A: There is no such thing as low level formatting in a modern drive, and B: No I don't. I said he should do a full disk read. Not format.

The SMART built in self-test does a full read of the drive, not write.

> Those scrubs do nothing to catch errors that the drives do not report such as misdirected writes.

That's only true with RAID 5. Ever other RAID level can compare disks and check that the data matches exactly. The Linux md software RAID does that automatically if you ask it to check things, and then it will report how many mismatches it found.

If you look he wrote: "I had to drop back to raid 5". He had a better level of RAID before, with multiple disk redundancy, that allows the RAID to check for mismatches and even correct them.

But because he never scheduled full disk reads the RAID never detected that many of the drives had problems.

> Consequently, there is no correct way to setup RAID in a way that makes dats safe.

That is not correct. The only advice I would give is avoid RAID 5. The other levels let you check for correctness.

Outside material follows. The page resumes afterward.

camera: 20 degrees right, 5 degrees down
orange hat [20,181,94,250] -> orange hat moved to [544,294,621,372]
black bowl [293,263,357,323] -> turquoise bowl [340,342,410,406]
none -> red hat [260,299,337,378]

> A check summing filesystem such as ZFS would handle this without a problem though.

Only if A: you actually run disk checks, B: and only if ZFS handles the RAID!!! ZFS on top of RAID will NOT detect such errors 50% of the time (randomly depending on which disk is read from).

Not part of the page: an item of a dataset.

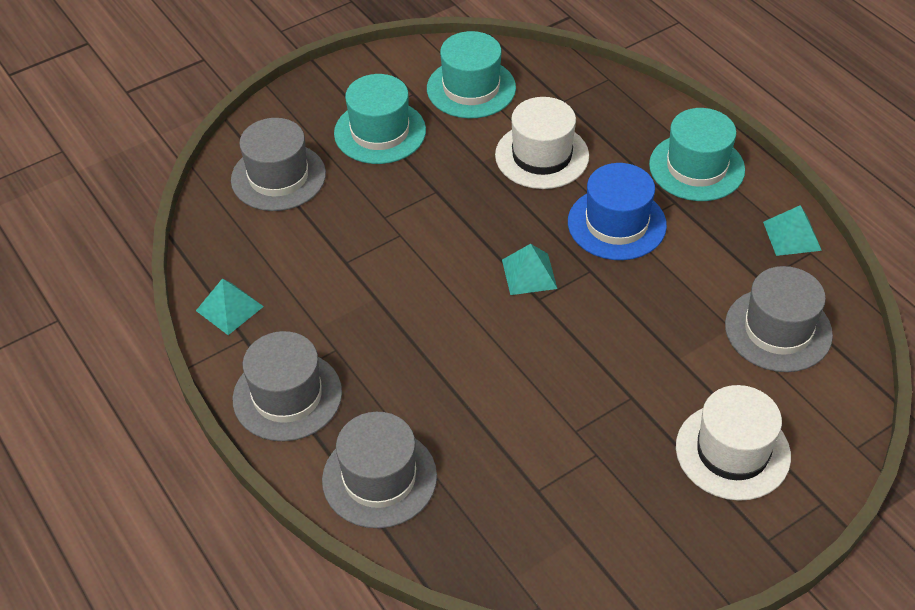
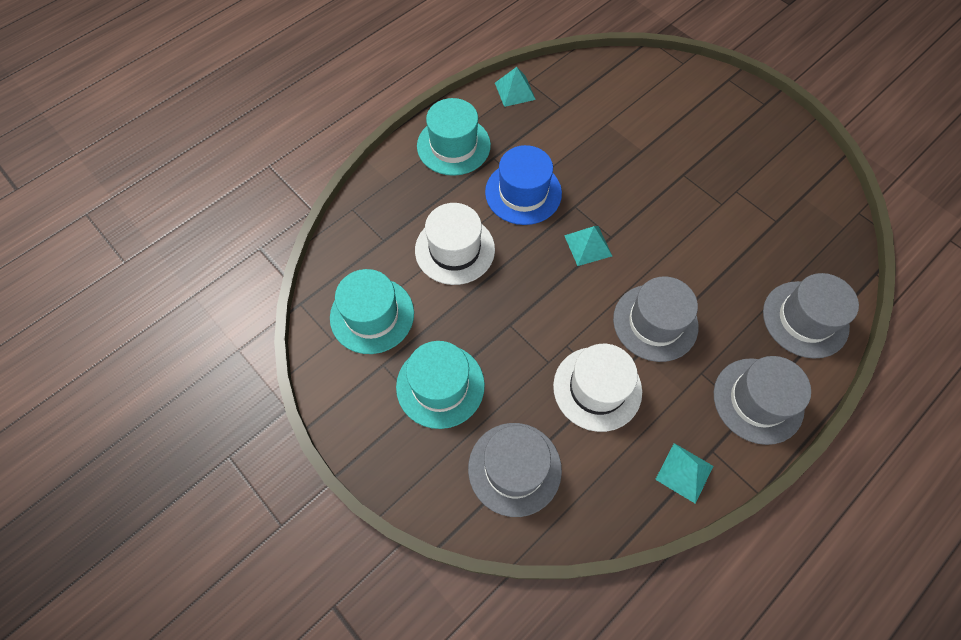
camera: 100 degrees left, 15 degrees up
white hat [676,385,791,501] -> white hat moved to [553,344,642,432]
grey hat [725,266,833,372] -> grey hat moved to [613,276,698,362]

Low level formatting exists on modern disks. You just are not able to reformat it. There is a diagram showing it here:

http://www.anandtech.com/show/2888

Doing a full read causes every sector's ECC in the low level formatting to be checked. If something is wrong, you get a read error that can be corrected by RAID, ZFS or whatever else you are running on top of it provides redundancy. Without the ECC, the self test mechanism would be pointless as it would have no way to tell if the magnetic signals being interpreted are right or wrong.

As for other RAID levels catching things. With RAID 1 and only two mirrors, there is no way to tell which is right either. The same goes for RAID 10 with two mirrors and RAID 0+1 with two mirrors. You might be able to tell with RAID 6, but such things are assumed by users rather than guaranteed. RAID was designed around the idea that uncorrectable bit errors and drive failures are the only failure states. It is incapable of handling silent corruption in general and in the few cases where it might be able to handle it, whether it does is implementation dependent. RAID 6 also degrades to RAID 5 when a disk fails and there is no way for a patrol scrub to catch a problem that occurs after it and before the next patrol scrub. RAID will happily return incorrect data, especially since only 1 mirror member is read at a given time (for performance) and only the data blocks in RAID 5/6 are read (again for performance) unless there is a disk failure.

There is no reason to use RAID with ZFS. However, ZFS will always detect silent corruption in what it reads even if it is on top of RAID. It just is not guarenteed to be able to correct it. Maybe you got the idea of "ZFS on top of RAID will NOT detect such errors 50% of the time" from thinking of a two-disk mirror. If you are using ZFS on RAID instead of letting ZFS have the disks and that happens, you really only have yourself to blame.